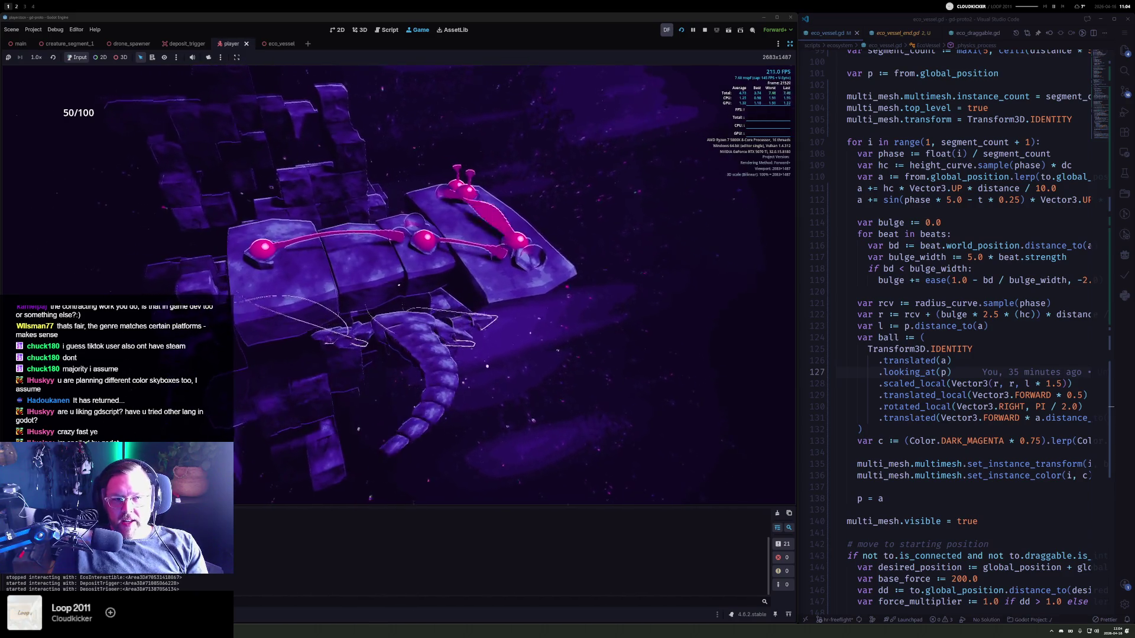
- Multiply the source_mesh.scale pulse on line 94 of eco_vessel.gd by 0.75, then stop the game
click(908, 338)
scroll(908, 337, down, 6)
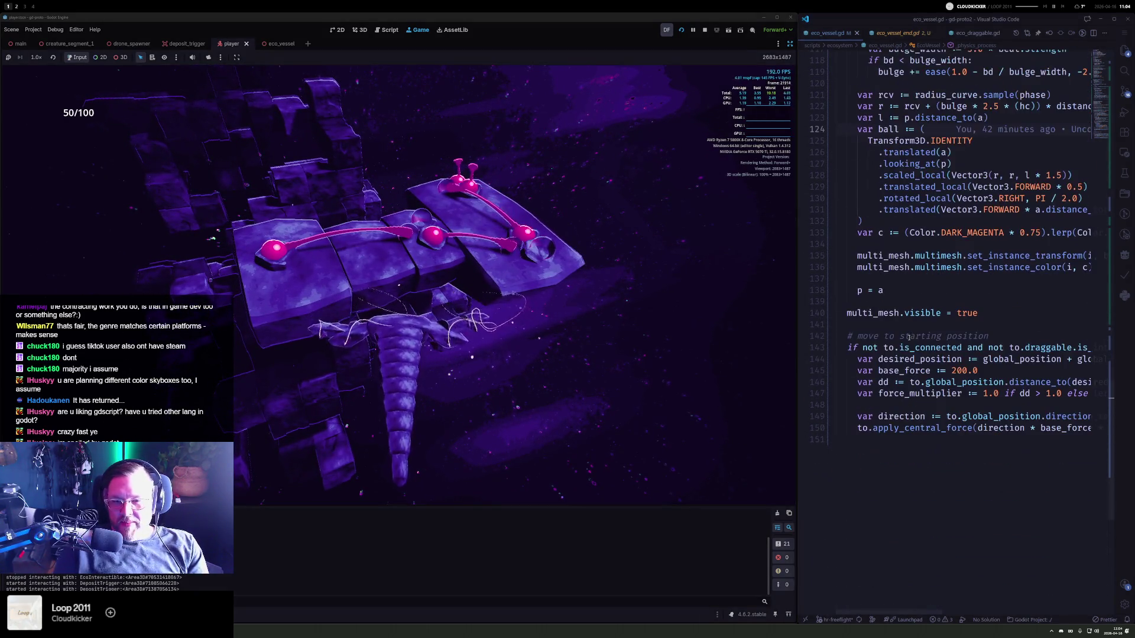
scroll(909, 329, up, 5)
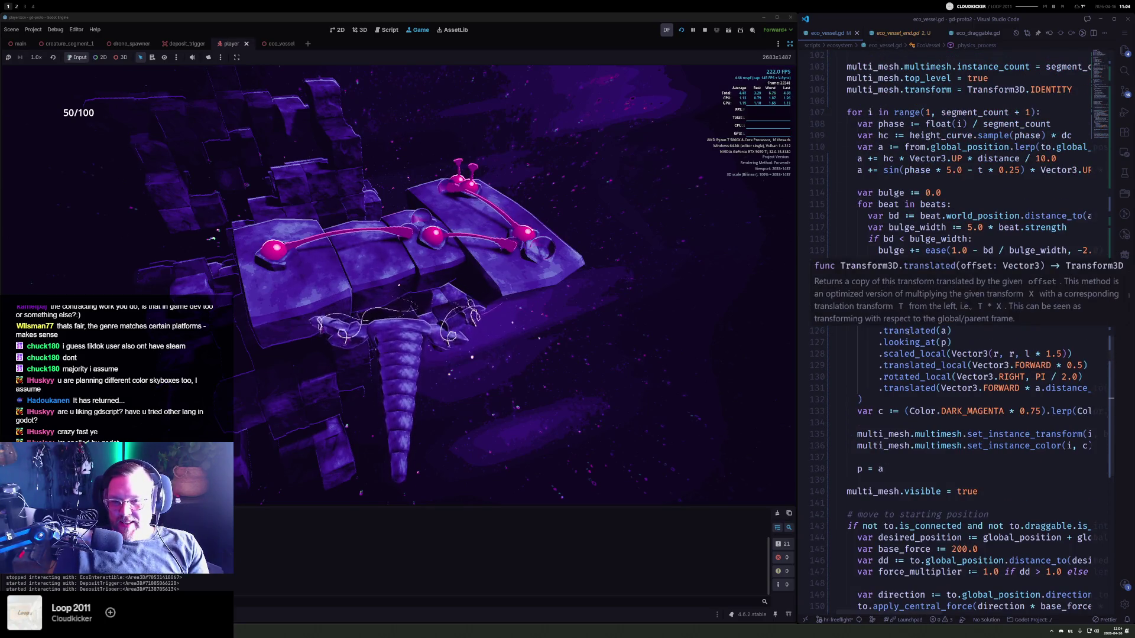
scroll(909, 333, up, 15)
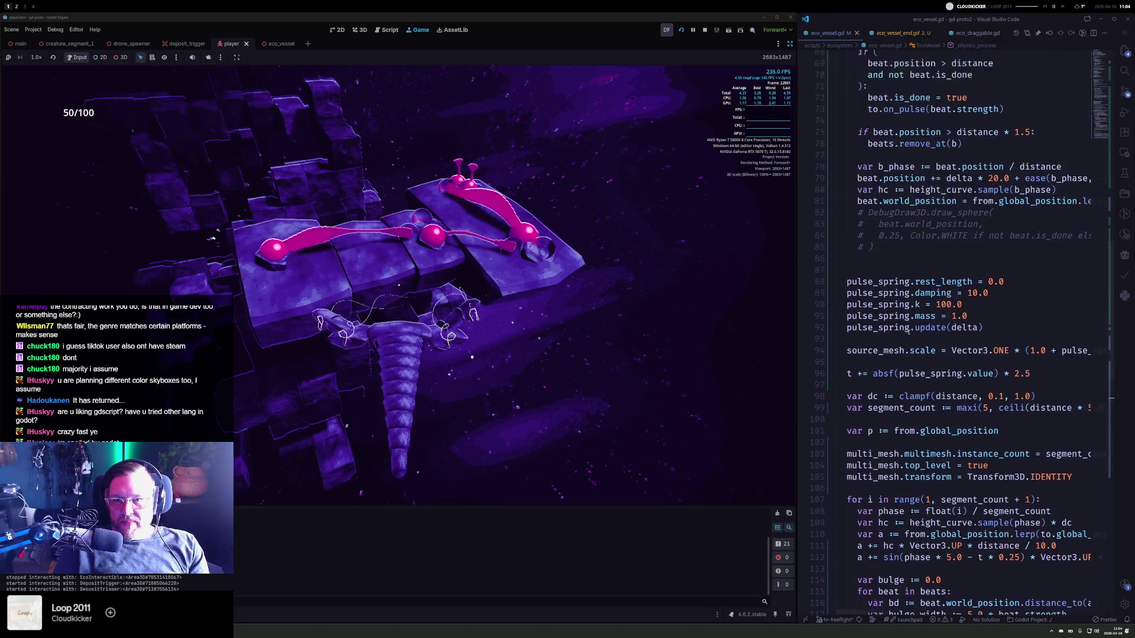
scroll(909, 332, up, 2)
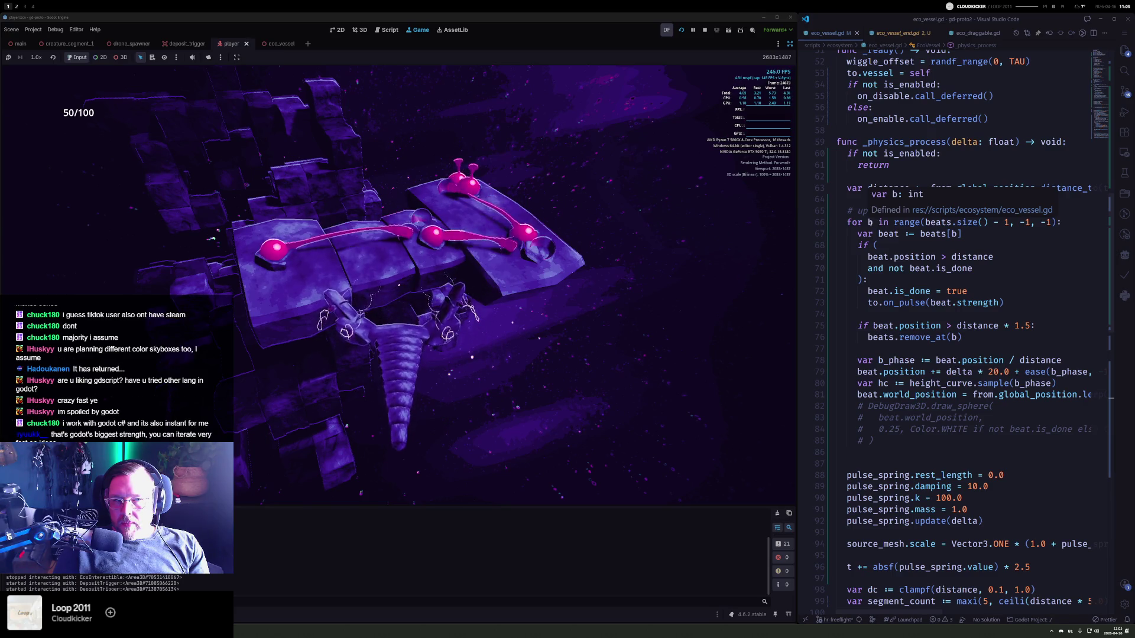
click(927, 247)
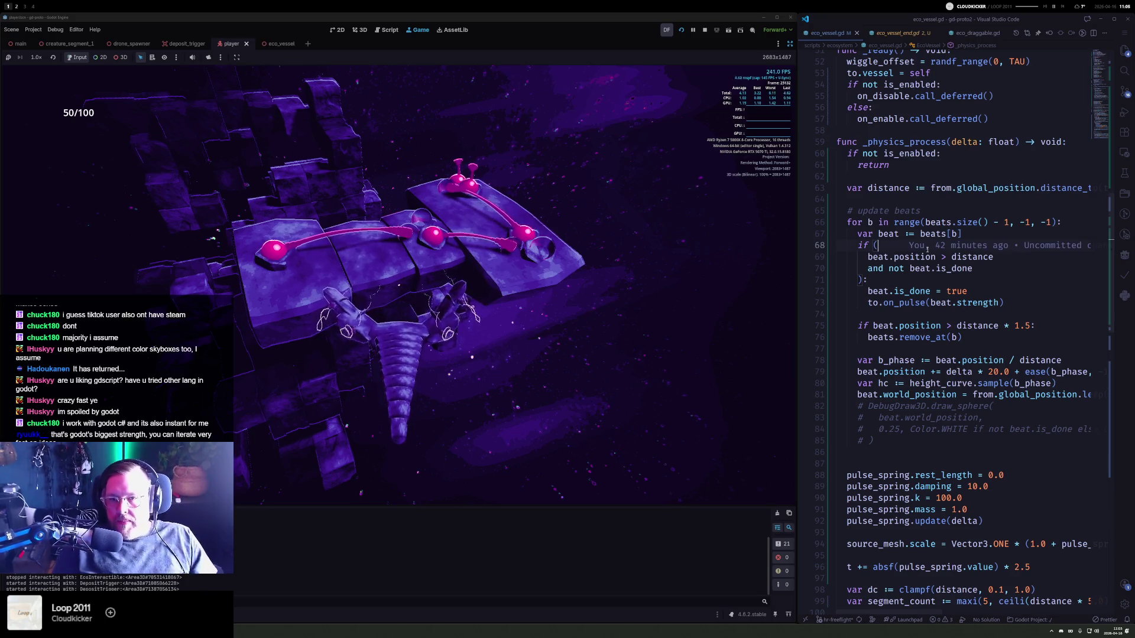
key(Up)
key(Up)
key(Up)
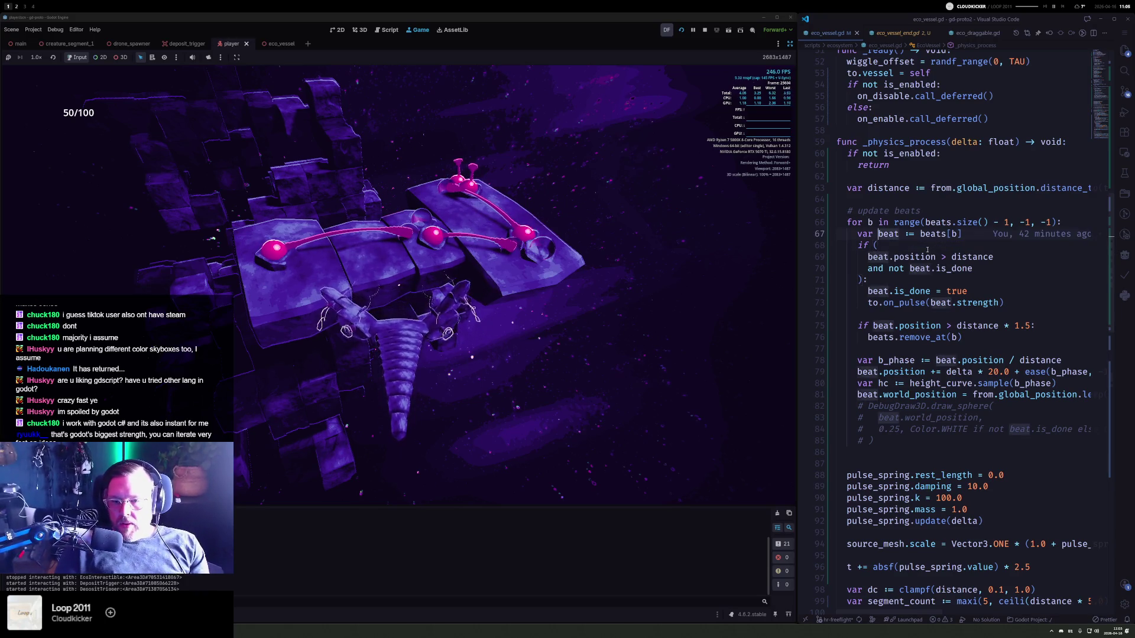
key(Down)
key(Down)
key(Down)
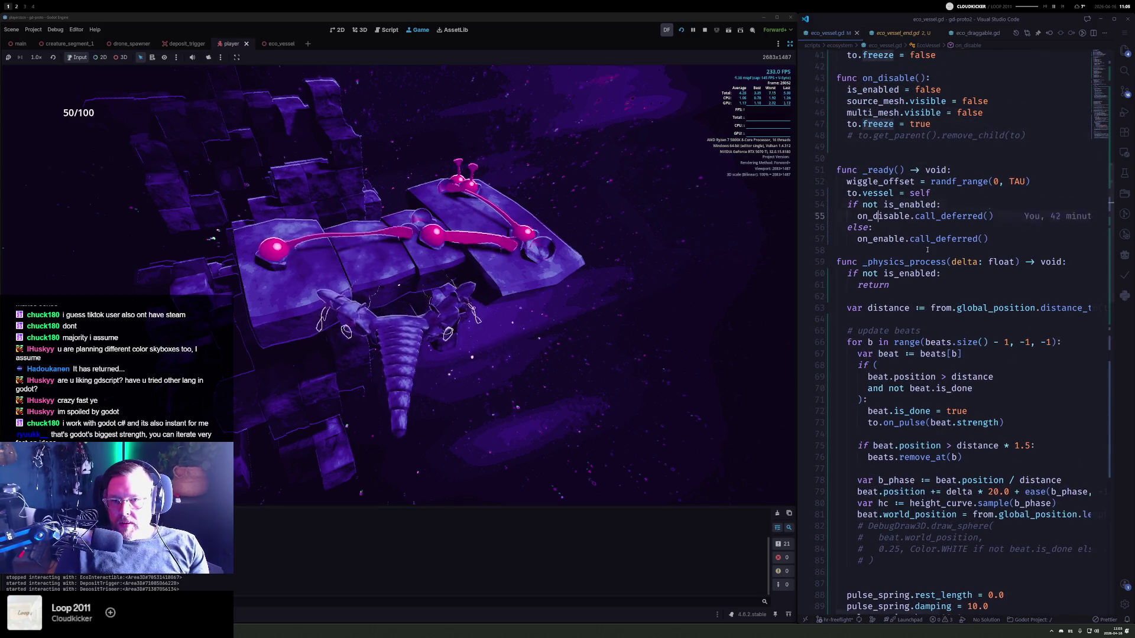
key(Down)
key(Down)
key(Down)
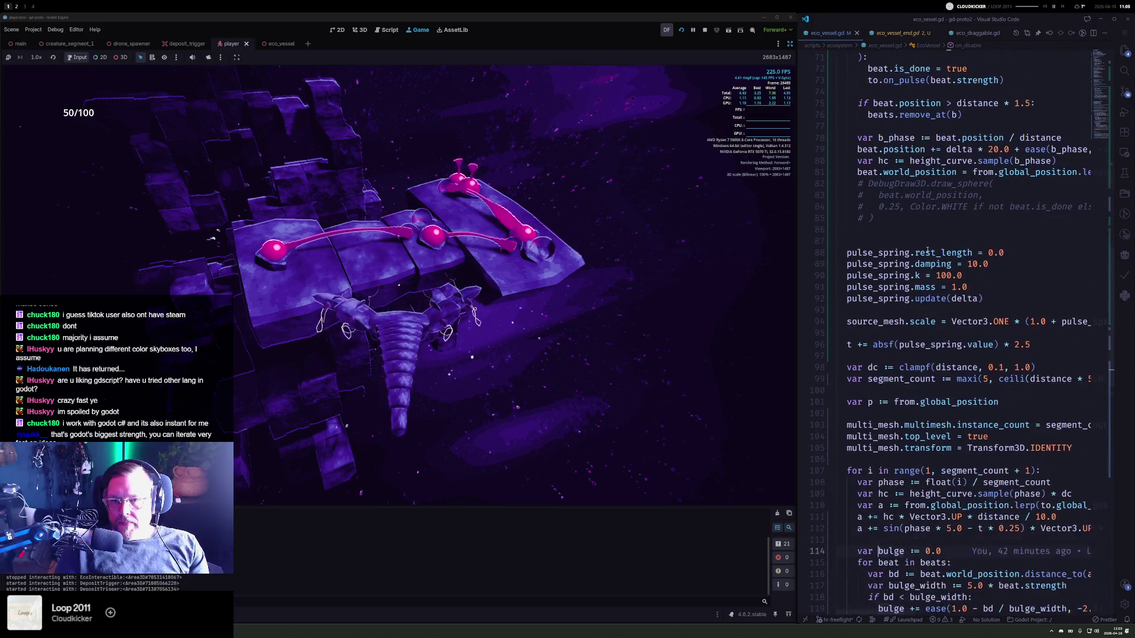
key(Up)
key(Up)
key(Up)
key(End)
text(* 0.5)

Task requirements. Print the listing exactly, images excluded.

Result for this task.
- Multiply the source_mesh.scale pulse on line 94 of eco_vessel.gd by 0.75, then stop the game
click(908, 338)
scroll(908, 337, down, 6)
scroll(909, 329, up, 5)
scroll(909, 333, up, 15)
scroll(909, 332, up, 2)
click(927, 247)
key(Up)
key(Up)
key(Up)
key(Down)
key(Down)
key(Down)
key(Down)
key(Down)
key(Down)
key(Up)
key(Up)
key(Up)
key(End)
text(* 0.5)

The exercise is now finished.